STEM (science, technology, engineering and maths) students on the other hand receive more teaching hours, driving researchers to infer students in certain subjects are paying more and thus, subsidising for their peers in other fields.

Author and economics lecturer at the New College of the Humanities Dr Mike Peacey told the BBC:

“It certainly seems like humanities students are subsidising STEM [science, technology, engineering and maths] students.”

For the research, data from 67 UK universities – such as class size and number of hours in tutorials, lectures and seminar hours – are first compiled, then converted into the equivalent number of hours of one-to-one contact with academic staff.

Physics students are found to receive 74.6 hours, nearly three times more than what economics students are getting (26.1 hours). History students are found to receive 32.6 hours.

It seems like humanities students are subsidising STEM students in the UK, according to Peacey. Source: Shutterstock

Pearcey says this cross-subsidy between subjects is nothing new, but the findings show physics students are being “less ripped off” than their peers in history.

The variation applies within subjects as well, where an economics student at the top 10 percent of universities are getting five times more contact hours than their peers studying in the lowest 10 percent universities.

“Clearly, some students are receiving much better value for money than others,” Pearcey said.

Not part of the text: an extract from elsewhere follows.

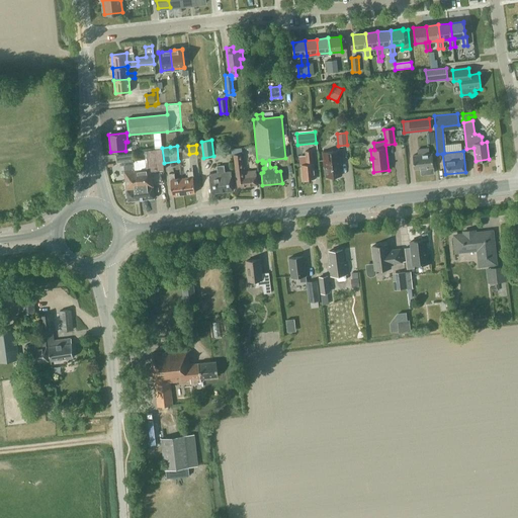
[(434,173),(433,167),(432,154),(429,154),(429,148),(418,149),(419,155),(413,156),(414,169),(425,168),(426,174),(434,173)]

The way forward seems to lie in a more upfront approach by universities regarding their fees and contact hours. The authors point to the UK government’s new Teaching Excellence Framework – a new controversial assessment of teaching, learning and student experience at the undergraduate level- as a starting point.

“For a market to function properly, participants must be able to compare what is offered by different providers,” Pearcey said.